Obesity is associated with a state of chronic inflammation driven by macrophage infiltration into adipose tissue. Since resistin is primarily produced by macrophages, it is not surprising that obese individuals have higher serum resistin levels than lean controls. Weight loss—whether through bariatric surgery, caloric restriction, or exercise—consistently reduces resistin concentrations. This reduction correlates with improvements in inflammatory markers and insulin sensitivity. Resistin has also been linked to the metabolic syndrome, a cluster of risk factors including abdominal obesity, hypertension, dyslipidemia, and hyperglycemia. Several cross‑sectional studies report that resistin levels increase across the number of metabolic syndrome components, suggesting that resistin reflects the cumulative burden of metabolic dysregulation.

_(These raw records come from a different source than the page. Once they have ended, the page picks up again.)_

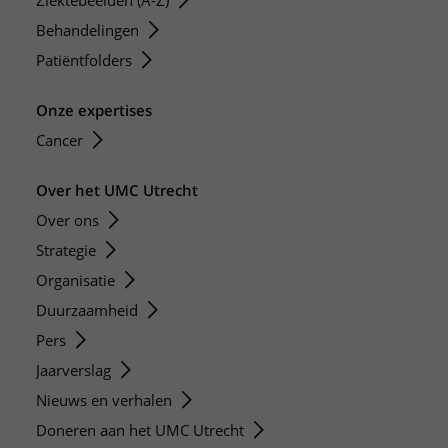
Ziektebeelden (A-Z)
Behandelingen
Patiëntfolders
Onze expertises
Cancer
Over het UMC Utrecht
Over ons
Strategie
Organisatie
Duurzaamheid
Pers
Jaarverslag
Nieuws en verhalen
Doneren aan het UMC Utrecht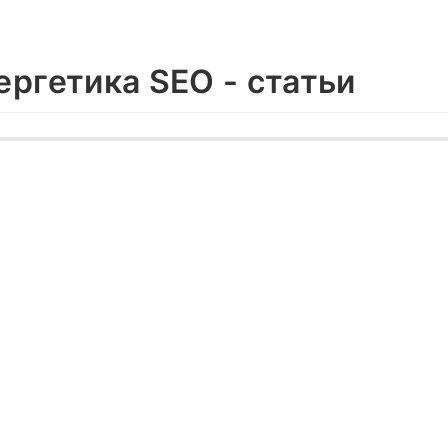
ергетика SEO - статьи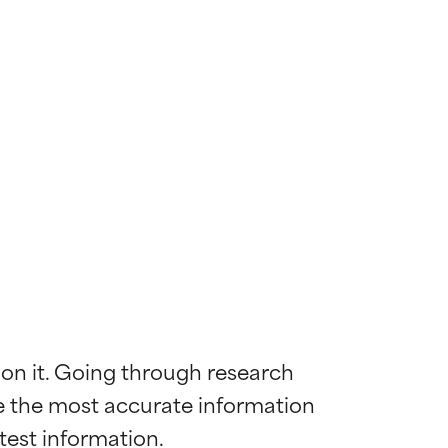
 on it. Going through research 
de the most accurate information 
mostrada y
mostrada y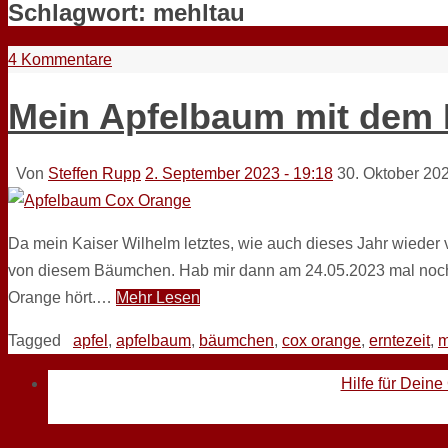
Schlagwort:
mehltau
4 Kommentare
Mein Apfelbaum mit dem
Von
Steffen Rupp
2. September 2023 - 19:18
30. Oktober 20
Da mein Kaiser Wilhelm letztes, wie auch dieses Jahr wieder 
von diesem Bäumchen. Hab mir dann am 24.05.2023 mal noch
Orange hört.…
Mehr Lesen
Tagged
apfel
,
apfelbaum
,
bäumchen
,
cox orange
,
erntezeit
,
m
Hilfe für Deine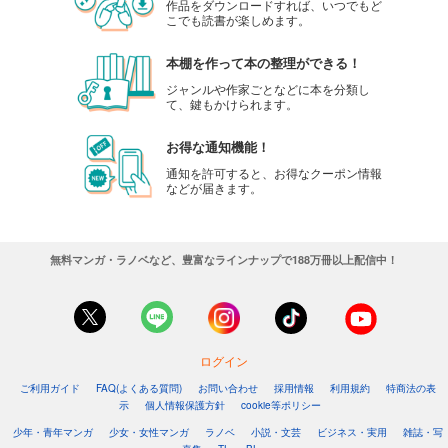
作品をダウンロードすれば、いつでもど
こでも読書が楽しめます。
本棚を作って本の整理ができる！
ジャンルや作家ごとなどに本を分類し
て、鍵もかけられます。
お得な通知機能！
通知を許可すると、お得なクーポン情報
などが届きます。
無料マンガ・ラノベなど、豊富なラインナップで188万冊以上配信中！
ログイン
ご利用ガイド
FAQ(よくある質問)
お問い合わせ
採用情報
利用規約
特商法の表
示
個人情報保護方針
cookie等ポリシー
少年・青年マンガ
少女・女性マンガ
ラノベ
小説・文芸
ビジネス・実用
雑誌・写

Non‑alcoholic fatty liver disease (NAFLD) is the hepatic manifestation of metabolic syndrome. Emerging data indicate that resistin is associated with both steatosis and non‑alcoholic steatohepatitis (NASH). In patients with biopsy‑proven NAFLD, serum resistin correlates with histological severity, including hepatocyte ballooning and fibrosis. Resistin is thought to promote hepatic inflammation by activating Kupffer cells and stellate cells, driving fibrosis. A few studies have suggested that resistin might help non‑invasively distinguish simple steatosis from NASH, though the diagnostic accuracy is not yet sufficient to replace liver biopsy. These findings underscore the broad metabolic impact of this adipokine.

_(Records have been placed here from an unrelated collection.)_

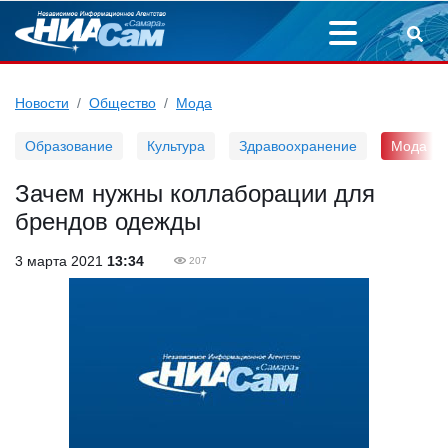
Новости
Общество
Мода
Образование
Культура
Здравоохранение
Мода
Зачем нужны коллаборации для
брендов одежды
3 марта 2021
13:34
207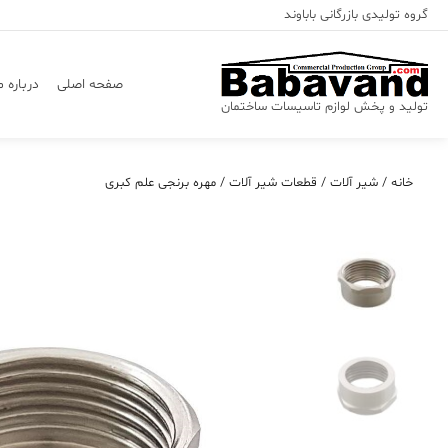
Ski
گروه تولیدی بازرگانی باباوند
t
conten
صفحه اصلی
درباره م
تولید و پخش لوازم تاسیسات ساختمان
خانه
/
شیر آلات
/
قطعات شیر آلات
/ مهره برنجی علم کبری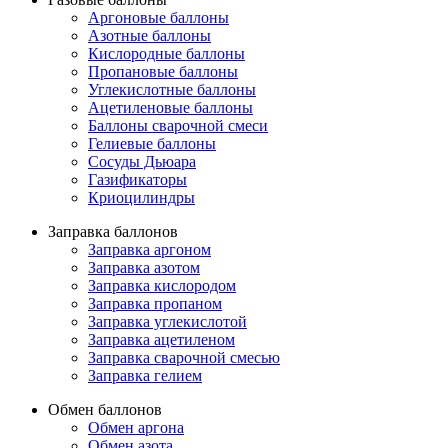
Аргоновые баллоны
Азотные баллоны
Кислородные баллоны
Пропановые баллоны
Углекислотные баллоны
Ацетиленовые баллоны
Баллоны сварочной смеси
Гелиевые баллоны
Сосуды Дьюара
Газификаторы
Криоцилиндры
Заправка баллонов
Заправка аргоном
Заправка азотом
Заправка кислородом
Заправка пропаном
Заправка углекислотой
Заправка ацетиленом
Заправка сварочной смесью
Заправка гелием
Обмен баллонов
Обмен аргона
Обмен азота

Challenges and Future Directions

While resistin is a compelling biomarker candidate, several obstacles must be overcome before it can be adopted clinically. First, assay standardization is critical. Currently, ELISAs from different manufacturers yield discordant results. An international calibration standard would enable establishment of universal cut‑points. Second, longitudinal studies are needed to determine whether changes in resistin over time track with changes in disease activity and whether intervention‑induced reductions in resistin predict better outcomes. Third, the causal role of resistin in human disease remains debated. Human genetic studies show that common variants in the RETN locus are associated with resistin levels, but whether they are associated with diabetes is inconsistent. Mendelian randomization studies have not yet provided clear evidence for a causal effect of resistin on type 2 diabetes. It is possible that resistin is primarily a marker—rather than a mediator—of the inflammatory state that drives metabolic disease.

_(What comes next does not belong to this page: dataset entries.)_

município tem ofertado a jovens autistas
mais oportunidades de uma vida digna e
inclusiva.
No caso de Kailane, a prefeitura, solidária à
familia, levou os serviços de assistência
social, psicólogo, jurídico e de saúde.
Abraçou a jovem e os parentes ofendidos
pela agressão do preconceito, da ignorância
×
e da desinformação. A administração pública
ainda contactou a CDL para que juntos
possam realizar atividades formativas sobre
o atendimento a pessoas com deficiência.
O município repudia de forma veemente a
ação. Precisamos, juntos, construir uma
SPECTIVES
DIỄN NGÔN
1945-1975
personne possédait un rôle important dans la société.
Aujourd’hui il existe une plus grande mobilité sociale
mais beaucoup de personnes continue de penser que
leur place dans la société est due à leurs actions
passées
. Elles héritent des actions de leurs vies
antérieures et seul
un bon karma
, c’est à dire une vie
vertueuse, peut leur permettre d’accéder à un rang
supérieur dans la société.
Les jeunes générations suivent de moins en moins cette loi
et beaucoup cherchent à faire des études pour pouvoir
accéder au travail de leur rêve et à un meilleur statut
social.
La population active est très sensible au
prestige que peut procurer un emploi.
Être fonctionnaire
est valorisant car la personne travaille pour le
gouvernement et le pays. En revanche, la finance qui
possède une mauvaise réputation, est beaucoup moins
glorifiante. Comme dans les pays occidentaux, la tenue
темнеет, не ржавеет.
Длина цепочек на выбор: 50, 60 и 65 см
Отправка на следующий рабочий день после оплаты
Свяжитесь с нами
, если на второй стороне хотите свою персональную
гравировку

Future research should focus on the following areas:

  • Development of a harmonized ELISA or mass‑spectrometry‑based assay with traceability to a common standard.
  • Large, multi‑ethnic prospective studies that examine resistin as a predictor of incident diabetes, cardiovascular events, and NASH, with careful adjustment for confounders.
  • Clinical trials of drugs that lower resistin (e.g., statins, PPAR‑γ agonists, anti‑inflammatory agents) to evaluate whether resistin reduction is linked to improved outcomes.
  • Investigation of resistin isoforms and binding partners: post‑translational modifications may affect bioactivity and assay recognition.
  • Exploration of resistin in other inflammatory conditions such as atherosclerosis, cancer, and chronic kidney disease.

Conclusion

Serum resistin is an adipokine with dual roles in inflammation and glucose metabolism. It is produced by macrophages, is upregulated by inflammatory stimuli, and promotes insulin resistance and beta‑cell dysfunction. Clinical studies consistently show that circulating resistin levels are elevated in obesity, type 2 diabetes, metabolic syndrome, and NAFLD, and that higher levels predict future disease and adverse outcomes. However, the lack of standardized assays, uncertainty about causality, and the influence of non‑metabolic factors limit its current clinical utility. With continued research and assay harmonization, resistin may become a valuable component of a multi‑biomarker panel for metabolic and inflammatory risk assessment. In the meantime, its measurement remains a powerful research tool that has deepened our understanding of the interface between immune activation and metabolic regulation.